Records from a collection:
==================================================

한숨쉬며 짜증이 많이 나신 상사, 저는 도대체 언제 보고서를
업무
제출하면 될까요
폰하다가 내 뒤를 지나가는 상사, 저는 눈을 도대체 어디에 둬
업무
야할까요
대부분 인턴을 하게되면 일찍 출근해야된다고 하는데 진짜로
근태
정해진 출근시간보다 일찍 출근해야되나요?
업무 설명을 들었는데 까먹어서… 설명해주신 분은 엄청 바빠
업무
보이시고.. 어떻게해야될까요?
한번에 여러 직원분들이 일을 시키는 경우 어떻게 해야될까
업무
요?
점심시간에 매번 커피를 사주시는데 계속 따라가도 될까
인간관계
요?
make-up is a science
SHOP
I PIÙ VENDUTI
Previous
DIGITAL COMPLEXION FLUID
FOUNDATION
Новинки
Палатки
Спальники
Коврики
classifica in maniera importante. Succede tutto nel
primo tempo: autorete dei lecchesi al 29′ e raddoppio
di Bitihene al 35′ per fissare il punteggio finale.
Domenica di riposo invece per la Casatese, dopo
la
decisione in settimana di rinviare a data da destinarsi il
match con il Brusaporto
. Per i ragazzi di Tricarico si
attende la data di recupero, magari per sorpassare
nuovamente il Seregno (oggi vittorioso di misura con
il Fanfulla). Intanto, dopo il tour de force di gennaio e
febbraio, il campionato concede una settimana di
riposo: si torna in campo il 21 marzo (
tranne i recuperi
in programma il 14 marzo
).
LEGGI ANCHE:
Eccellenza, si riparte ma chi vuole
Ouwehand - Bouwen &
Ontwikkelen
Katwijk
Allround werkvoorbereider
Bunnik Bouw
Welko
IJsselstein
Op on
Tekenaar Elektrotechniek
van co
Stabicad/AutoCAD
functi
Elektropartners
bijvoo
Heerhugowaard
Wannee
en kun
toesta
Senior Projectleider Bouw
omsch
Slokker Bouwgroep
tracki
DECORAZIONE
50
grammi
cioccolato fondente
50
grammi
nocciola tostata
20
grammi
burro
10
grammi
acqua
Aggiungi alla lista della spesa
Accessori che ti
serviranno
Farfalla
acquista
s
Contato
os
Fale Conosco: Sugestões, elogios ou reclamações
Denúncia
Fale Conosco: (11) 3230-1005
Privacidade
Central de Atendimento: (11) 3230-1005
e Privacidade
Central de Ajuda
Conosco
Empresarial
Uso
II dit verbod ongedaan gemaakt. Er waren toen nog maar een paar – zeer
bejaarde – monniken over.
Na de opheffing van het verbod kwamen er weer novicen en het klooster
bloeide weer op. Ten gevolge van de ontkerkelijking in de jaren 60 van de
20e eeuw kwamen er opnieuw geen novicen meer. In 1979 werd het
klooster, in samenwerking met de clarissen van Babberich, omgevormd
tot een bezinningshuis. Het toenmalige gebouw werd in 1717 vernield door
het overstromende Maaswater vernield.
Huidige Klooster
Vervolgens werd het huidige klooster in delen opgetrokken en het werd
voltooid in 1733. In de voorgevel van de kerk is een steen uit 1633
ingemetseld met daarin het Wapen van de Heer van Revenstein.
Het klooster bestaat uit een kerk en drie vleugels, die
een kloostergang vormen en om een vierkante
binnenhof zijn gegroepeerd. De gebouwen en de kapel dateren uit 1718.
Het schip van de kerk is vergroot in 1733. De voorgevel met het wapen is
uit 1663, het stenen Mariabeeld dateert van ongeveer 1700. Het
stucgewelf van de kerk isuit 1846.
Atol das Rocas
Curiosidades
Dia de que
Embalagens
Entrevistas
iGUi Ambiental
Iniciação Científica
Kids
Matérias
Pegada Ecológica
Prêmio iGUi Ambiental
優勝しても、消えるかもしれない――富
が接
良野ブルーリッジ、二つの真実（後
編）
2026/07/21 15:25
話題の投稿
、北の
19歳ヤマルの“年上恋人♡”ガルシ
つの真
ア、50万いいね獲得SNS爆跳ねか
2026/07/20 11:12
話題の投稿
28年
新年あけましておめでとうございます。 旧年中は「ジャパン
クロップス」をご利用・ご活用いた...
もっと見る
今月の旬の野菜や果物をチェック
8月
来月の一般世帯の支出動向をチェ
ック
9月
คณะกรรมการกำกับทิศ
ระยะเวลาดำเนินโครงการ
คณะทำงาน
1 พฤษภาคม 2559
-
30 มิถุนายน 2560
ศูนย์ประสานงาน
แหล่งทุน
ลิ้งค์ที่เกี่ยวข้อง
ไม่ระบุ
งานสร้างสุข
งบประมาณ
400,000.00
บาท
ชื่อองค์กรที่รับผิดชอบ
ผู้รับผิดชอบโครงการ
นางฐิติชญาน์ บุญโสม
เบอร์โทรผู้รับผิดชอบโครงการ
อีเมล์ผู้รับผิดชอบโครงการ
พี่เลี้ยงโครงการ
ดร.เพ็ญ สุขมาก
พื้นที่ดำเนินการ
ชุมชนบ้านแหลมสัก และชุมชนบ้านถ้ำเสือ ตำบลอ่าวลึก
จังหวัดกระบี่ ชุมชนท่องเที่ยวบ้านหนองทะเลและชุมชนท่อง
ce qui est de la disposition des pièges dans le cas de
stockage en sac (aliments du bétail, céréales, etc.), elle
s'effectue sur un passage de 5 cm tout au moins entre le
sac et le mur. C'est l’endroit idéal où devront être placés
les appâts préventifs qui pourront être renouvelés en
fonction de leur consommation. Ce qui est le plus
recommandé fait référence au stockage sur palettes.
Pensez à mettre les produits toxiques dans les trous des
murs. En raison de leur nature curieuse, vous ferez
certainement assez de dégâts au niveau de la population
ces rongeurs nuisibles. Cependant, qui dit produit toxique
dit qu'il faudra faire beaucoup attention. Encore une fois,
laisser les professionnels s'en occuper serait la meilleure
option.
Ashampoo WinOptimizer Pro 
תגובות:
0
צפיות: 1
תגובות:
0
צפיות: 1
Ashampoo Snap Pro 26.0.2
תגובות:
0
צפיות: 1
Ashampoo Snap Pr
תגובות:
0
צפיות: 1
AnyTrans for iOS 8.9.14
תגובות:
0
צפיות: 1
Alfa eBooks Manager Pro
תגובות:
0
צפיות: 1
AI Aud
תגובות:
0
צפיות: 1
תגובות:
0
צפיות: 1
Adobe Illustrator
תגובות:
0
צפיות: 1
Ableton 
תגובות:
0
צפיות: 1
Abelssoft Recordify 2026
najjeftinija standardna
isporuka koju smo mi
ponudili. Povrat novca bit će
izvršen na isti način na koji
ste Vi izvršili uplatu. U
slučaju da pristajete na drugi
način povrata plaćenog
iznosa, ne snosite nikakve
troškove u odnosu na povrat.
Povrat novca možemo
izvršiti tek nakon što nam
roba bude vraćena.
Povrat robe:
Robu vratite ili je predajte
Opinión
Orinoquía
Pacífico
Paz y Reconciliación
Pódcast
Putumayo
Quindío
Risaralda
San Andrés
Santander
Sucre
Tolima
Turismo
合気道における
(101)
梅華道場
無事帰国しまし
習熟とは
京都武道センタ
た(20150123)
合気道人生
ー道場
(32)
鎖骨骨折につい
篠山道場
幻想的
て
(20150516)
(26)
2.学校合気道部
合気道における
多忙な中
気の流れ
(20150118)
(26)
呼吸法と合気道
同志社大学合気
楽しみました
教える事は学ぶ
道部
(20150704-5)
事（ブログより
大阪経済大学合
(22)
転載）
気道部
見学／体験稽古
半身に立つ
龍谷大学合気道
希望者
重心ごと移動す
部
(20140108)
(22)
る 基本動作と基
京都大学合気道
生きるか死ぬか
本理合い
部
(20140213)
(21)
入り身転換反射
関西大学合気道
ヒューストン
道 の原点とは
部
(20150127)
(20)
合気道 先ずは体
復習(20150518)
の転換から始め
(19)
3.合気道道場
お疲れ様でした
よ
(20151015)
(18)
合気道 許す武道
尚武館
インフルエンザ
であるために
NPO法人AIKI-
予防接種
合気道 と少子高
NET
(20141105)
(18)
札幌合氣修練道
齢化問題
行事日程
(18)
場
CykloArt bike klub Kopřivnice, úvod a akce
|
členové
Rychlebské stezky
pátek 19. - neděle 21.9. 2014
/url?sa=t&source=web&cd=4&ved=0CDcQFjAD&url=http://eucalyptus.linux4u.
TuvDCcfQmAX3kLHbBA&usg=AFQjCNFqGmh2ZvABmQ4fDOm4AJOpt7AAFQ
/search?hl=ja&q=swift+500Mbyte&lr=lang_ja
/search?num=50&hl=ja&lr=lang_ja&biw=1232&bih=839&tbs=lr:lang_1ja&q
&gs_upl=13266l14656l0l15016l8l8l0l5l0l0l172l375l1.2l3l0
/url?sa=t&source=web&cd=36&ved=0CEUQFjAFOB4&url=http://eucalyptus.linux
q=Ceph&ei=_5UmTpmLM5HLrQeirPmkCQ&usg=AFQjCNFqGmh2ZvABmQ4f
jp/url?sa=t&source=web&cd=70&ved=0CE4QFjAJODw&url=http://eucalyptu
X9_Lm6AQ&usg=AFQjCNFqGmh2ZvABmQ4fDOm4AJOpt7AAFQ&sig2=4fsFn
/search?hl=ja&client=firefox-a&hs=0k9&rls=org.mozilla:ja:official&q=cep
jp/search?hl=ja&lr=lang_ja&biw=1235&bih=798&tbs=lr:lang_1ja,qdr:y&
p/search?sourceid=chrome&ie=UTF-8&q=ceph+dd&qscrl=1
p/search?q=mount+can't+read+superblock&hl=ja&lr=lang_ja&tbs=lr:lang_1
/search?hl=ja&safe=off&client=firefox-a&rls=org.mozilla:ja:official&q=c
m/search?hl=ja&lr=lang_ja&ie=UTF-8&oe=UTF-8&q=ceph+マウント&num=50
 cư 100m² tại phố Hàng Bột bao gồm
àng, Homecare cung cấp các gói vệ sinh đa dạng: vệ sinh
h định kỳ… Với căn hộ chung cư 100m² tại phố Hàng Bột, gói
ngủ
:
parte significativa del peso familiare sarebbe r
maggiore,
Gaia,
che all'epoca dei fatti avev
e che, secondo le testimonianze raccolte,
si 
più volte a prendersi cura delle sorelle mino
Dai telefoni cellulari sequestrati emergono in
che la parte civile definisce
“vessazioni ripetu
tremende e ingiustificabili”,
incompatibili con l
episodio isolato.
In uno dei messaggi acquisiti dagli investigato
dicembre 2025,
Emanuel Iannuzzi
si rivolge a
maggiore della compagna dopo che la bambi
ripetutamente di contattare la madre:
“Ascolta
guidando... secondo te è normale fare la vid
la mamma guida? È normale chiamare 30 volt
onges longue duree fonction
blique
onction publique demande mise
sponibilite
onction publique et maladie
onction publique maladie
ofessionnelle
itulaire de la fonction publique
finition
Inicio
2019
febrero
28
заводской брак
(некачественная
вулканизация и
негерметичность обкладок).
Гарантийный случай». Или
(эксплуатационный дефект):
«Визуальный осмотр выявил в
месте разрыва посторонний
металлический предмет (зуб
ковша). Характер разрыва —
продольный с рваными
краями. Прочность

==================================================

YOUR OBJECTIVE: Lines from the entries that contain the string "Snap" must be found and copied.

SOLUTION FOR THIS PROBLEM:
Ashampoo Snap Pro 26.0.2
Ashampoo Snap Pr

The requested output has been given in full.